▶ SUMBER
Rabu, 20 Agustus 2014
Festival Budaya Erau Kutai Kartanegara
ERAU adalah salah satu kekayaan budaya Indonesia yang bersumber dari tradisi Kesultanan Kutai Kartanegara Ing Martadipura yang telah dilaksanakan sejak ratusan tahun yang lampau dengan tatacara dan ritual yang masih terjaga kemurnian dan pilosofinya. Secara etimologis Erau merujuk pada bahasa lokal / daerah etnis Kutai dan disebut pula Eroh, yang berarti ramai, hilir mudik, bergembira, berpesta ria yang dilaksanakan secara adat oleh kesultanan / kerabat kerajaan dengan maksud atau hajat tertentu dan diikuti oleh masyarakat umum (menyeluruh) dalam wilayah administratif kerajaan / kesultanan.
Dalam hikayatnya, Erau pertama kali dilaksanakan pada sekitar abad keduabelas, ketika Aji Batara Agung Dewa Sakti , putra tunggal dari petinggi negeri Jahitan Layar, menginjak usia 5 tahun. Pada saat itulah diadakan upacara tijak tanah dan mendi ke tepian, sebagai pertanda bahwa beliau telah boleh keluar dari rumah dan bermain-main sebagaimana anak-anak seusianya. Pada acara Erau ini, seluruh masyarakat bergembira-ria selama 40 hari 40 malam, berpesta dengan aneka hidangan istimewa dan berbagai macam acara hiburan. Setelah dewasa dan dikukuhkan sebagai Raja Kutai Kartanegara yang pertama (1300-1325), juga diadakan upacara Erau. Sejak itulah Erau dengan segala bentuk keramaian dan ritual sakralnya selalu diadakan setiap terjadi penggantian atau penobatan Raja-Raja Kutai Kartanegara.
Pelaksanaan upacara Erau dilakukan oleh kerabat Keraton/Istana dengan mengundang seluruh tokoh pemuka masyarakat yang mengabdi kepada kerajaan. Mereka datang dari seluruh pelosok wilayah kerajaan dengan membawa bekal bahan makanan, ternak, buah-buahan, dan juga para seniman. Dalam upacara Erau ini, Raja/Sultan serta kerabat Keraton lainnya memberikan jamuan makan kepada rakyat dengan memberikan pelayanan dengan sebaik-baiknya sebagai tanda terima kasih Raja/Sultan atas pengabdian rakyatnya.
Setelah berakhirnya masa pemerintahan Kesultanan Kutai Kartanegara pada tahun 1960, wilayahnya menjadi daerah otonomi yakni Kabupaten Kutai. Tradisi Erau tetap dipelihara dan dilestarikan oleh kerabat Kesultanan, dalam lingkup terbatas.
Pelaksanaan Erau yang terakhir menurut tata cara Kesultanan Kutai Kartanegara dilaksanakan pada tahun 1965, ketika diadakan upacara pengangkatan Putra Mahkota Kesultanan Kutai Kartanegara, Aji Pangeran Adipati Praboe Anoem Soerya Adiningrat.

▶ DATA TAMPILAN
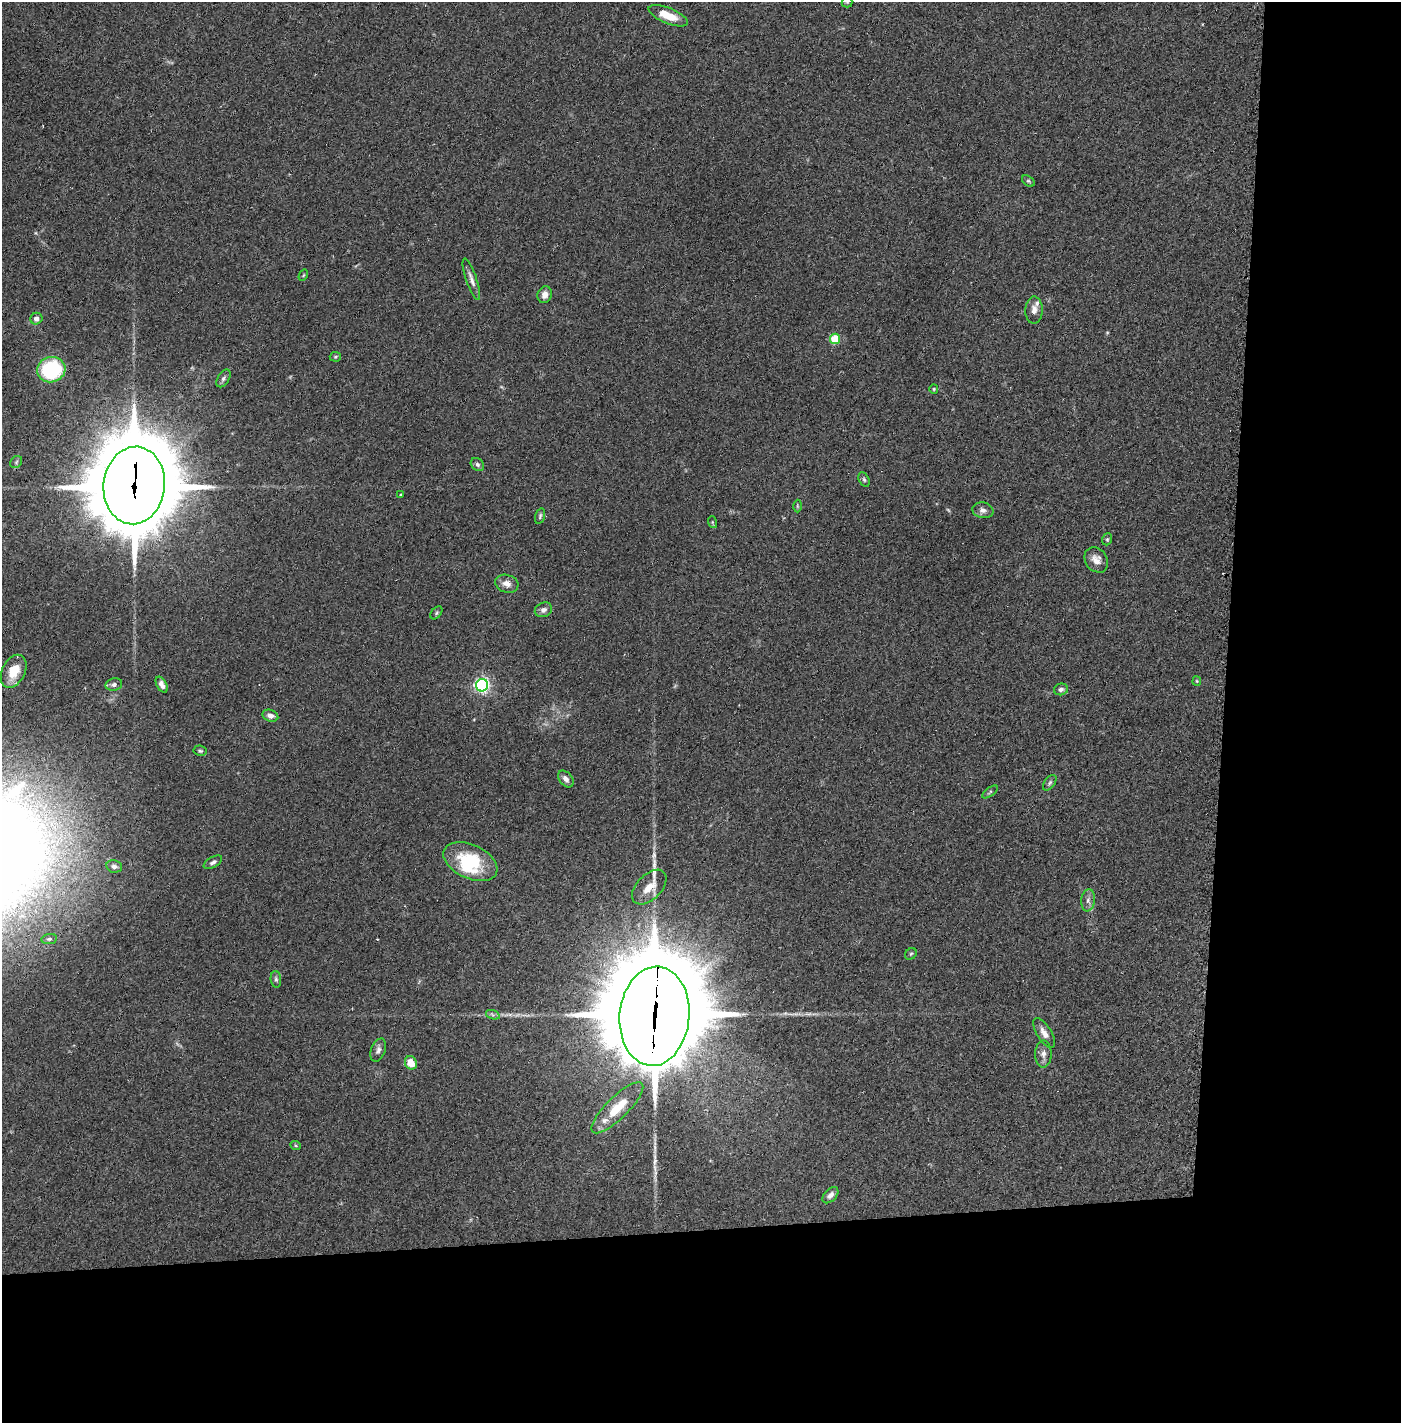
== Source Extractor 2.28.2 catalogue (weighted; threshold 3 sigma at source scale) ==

▶ TUGAS ANDA
1) Jawablah pertanyaan berikut berdasarkan teks tentang Erau:
(a) Berapa lama seluruh masyarakat bergembira-ria pada Erau yang pertama kali diadakan?
(b) Pada tahun berapa masa pemerintahan Kesultanan Kutai Kartanegara berakhir?
(c) Pada tahun berapa Erau terakhir menurut tata cara Kesultanan Kutai Kartanegara dilaksanakan?
2) Tuliskan kembali secara persis bagian teks tentang Erau yang dibuka dengan kata-kata "Pelaksanaan upacara Erau" dan ditutup dengan "dalam lingkup terbatas.".

▶ SOAL TERSELESAIKAN
1)
(a) Selama 40 hari 40 malam.
(b) Pada tahun 1960.
(c) Pada tahun 1965.

2)
Pelaksanaan upacara Erau dilakukan oleh kerabat Keraton/Istana dengan mengundang seluruh tokoh pemuka masyarakat yang mengabdi kepada kerajaan. Mereka datang dari seluruh pelosok wilayah kerajaan dengan membawa bekal bahan makanan, ternak, buah-buahan, dan juga para seniman. Dalam upacara Erau ini, Raja/Sultan serta kerabat Keraton lainnya memberikan jamuan makan kepada rakyat dengan memberikan pelayanan dengan sebaik-baiknya sebagai tanda terima kasih Raja/Sultan atas pengabdian rakyatnya.
Setelah berakhirnya masa pemerintahan Kesultanan Kutai Kartanegara pada tahun 1960, wilayahnya menjadi daerah otonomi yakni Kabupaten Kutai. Tradisi Erau tetap dipelihara dan dilestarikan oleh kerabat Kesultanan, dalam lingkup terbatas.